*Page text*:

^^^^^^^^

Cloud Architecture: Lightsail to Kubernetes Migration

The migration required rethinking how we provision and manage lab environments, moving from a single-instance model to a multi-tenant Kubernetes cluster.

Old Pattern (Lightsail):

# terraform/lightsail.tf
resource "aws_lightsail_instance" "lab_env" {
  count             = 20
  name              = "lab-${count.index}"
  availability_zone = "us-east-1a"
  blueprint_id      = "ubuntu_22_04"
  bundle_id         = "medium_2_0"  # $40/month
  
  user_data = file("init-script.sh")
}

New Pattern (Kubernetes):

# kubernetes/lab-namespace.yaml
apiVersion: v1
kind: Namespace
metadata:
  name: lab-${USER}
  labels:
    environment: lab
    owner: ${USER}
---
apiVersion: v1
kind: ResourceQuota
metadata:
  name: compute-quota
  namespace: lab-${USER}
spec:
  hard:
    requests.cpu: "4"
    requests.memory: 8Gi
    limits.cpu: "8"

^^^^^^^^

*Data under study*:

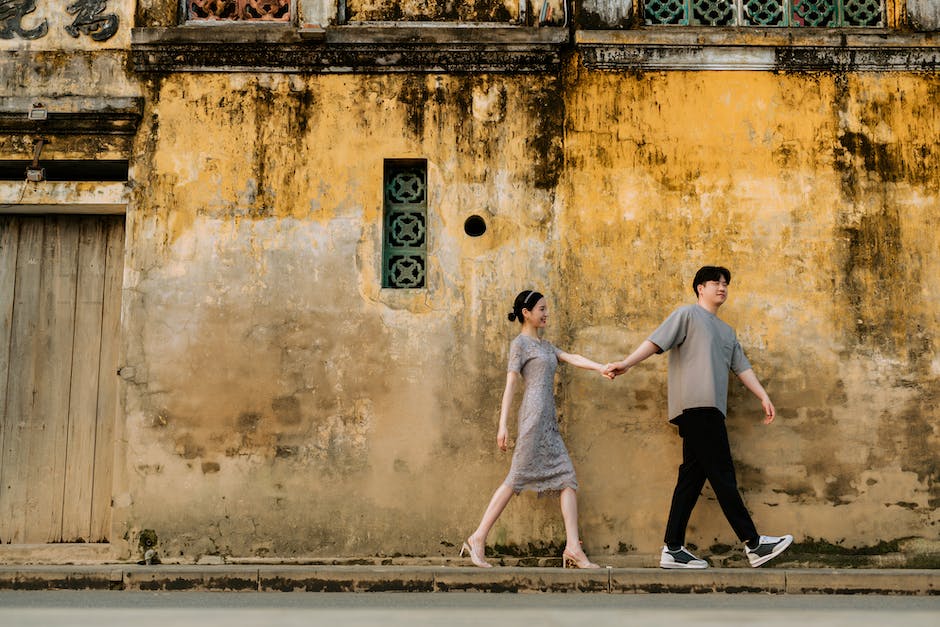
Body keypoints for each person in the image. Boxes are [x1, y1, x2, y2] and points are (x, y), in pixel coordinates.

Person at [604, 266, 792, 569]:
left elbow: (741, 367)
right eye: (715, 282)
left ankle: (673, 548)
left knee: (691, 479)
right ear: (700, 288)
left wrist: (762, 395)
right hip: (694, 407)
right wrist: (626, 363)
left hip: (713, 410)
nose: (722, 287)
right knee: (722, 473)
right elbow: (656, 342)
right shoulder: (687, 315)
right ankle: (754, 544)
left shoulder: (727, 332)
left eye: (726, 283)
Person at [461, 289, 609, 569]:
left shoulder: (545, 346)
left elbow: (573, 357)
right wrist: (502, 424)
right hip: (531, 418)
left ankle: (573, 549)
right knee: (515, 479)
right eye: (541, 309)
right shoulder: (520, 345)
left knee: (567, 479)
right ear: (526, 313)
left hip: (549, 423)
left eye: (546, 308)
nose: (546, 313)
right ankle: (477, 538)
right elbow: (511, 384)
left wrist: (601, 367)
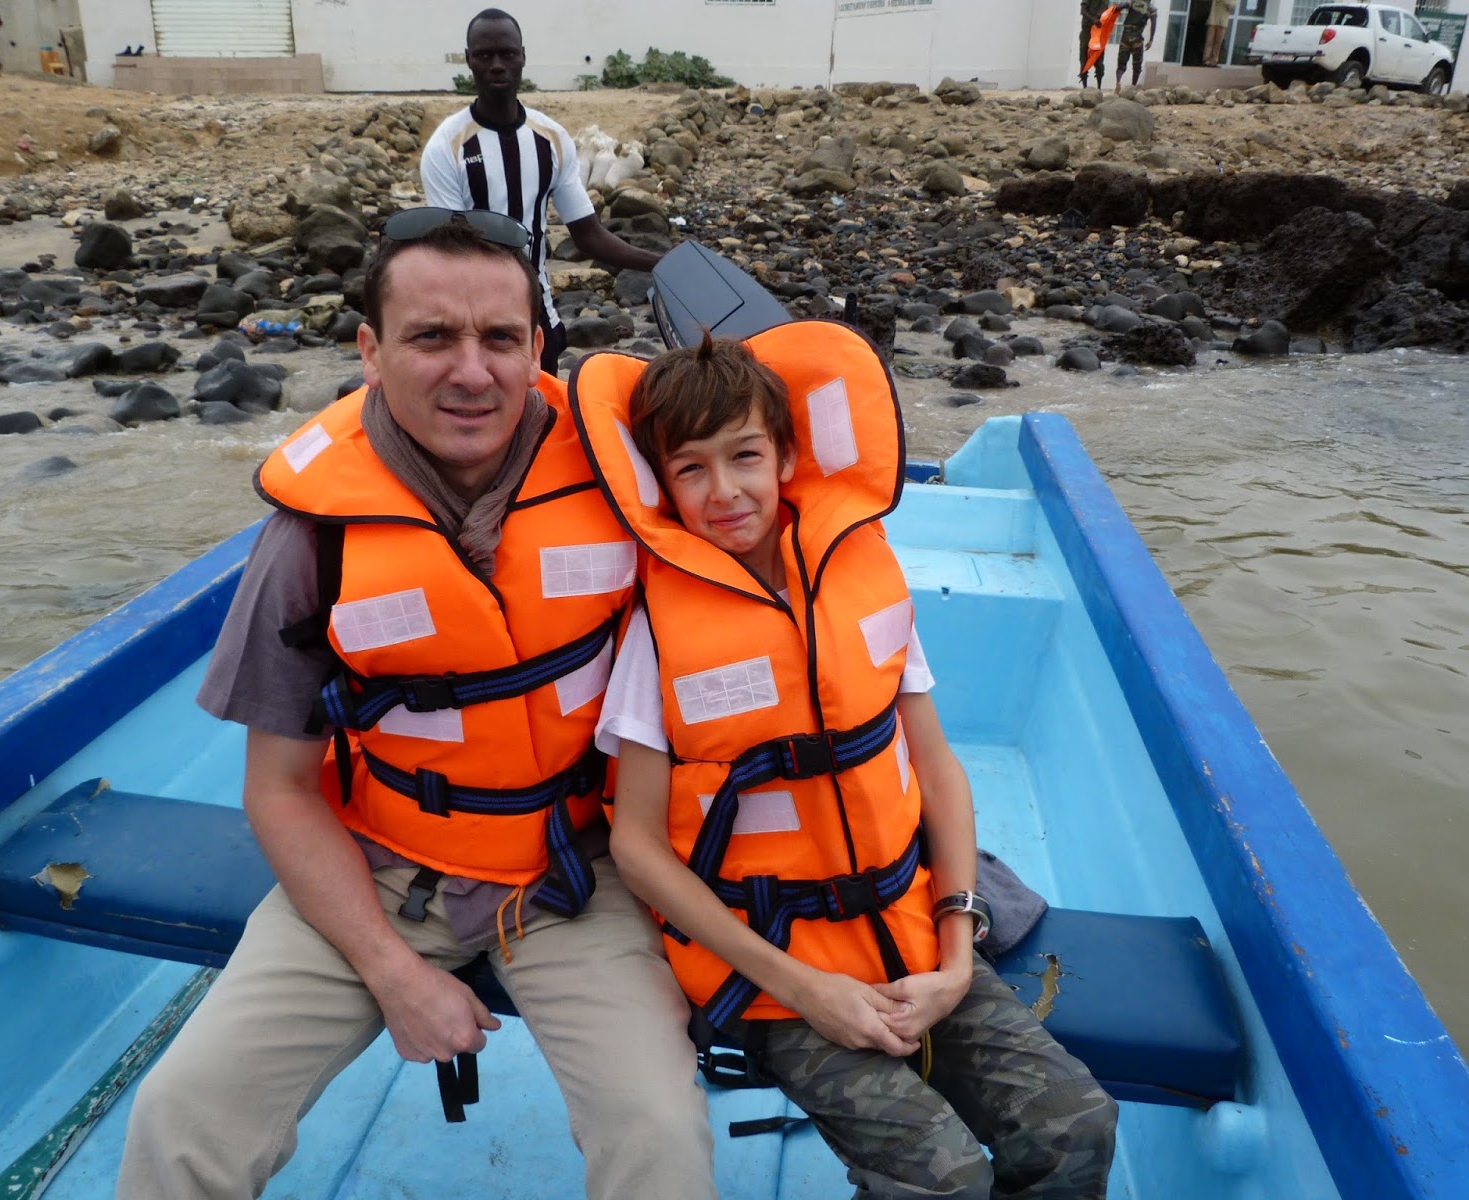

^^^^^^^^

*Study questions*:
A: Repeat the Lightsail to Kubernetes migration text from "Cloud Architecture: Lightsail" to "multi-tenant Kubernetes cluster.", switching "lab environments" to "test environments".
B: Please state the monthly cost that the Lightsail to Kubernetes migration text gives for the "medium_2_0" bundle.

*Answers to the problems*:
A:
Cloud Architecture: Lightsail to Kubernetes Migration

The migration required rethinking how we provision and manage test environments, moving from a single-instance model to a multi-tenant Kubernetes cluster.

B: $40 per month.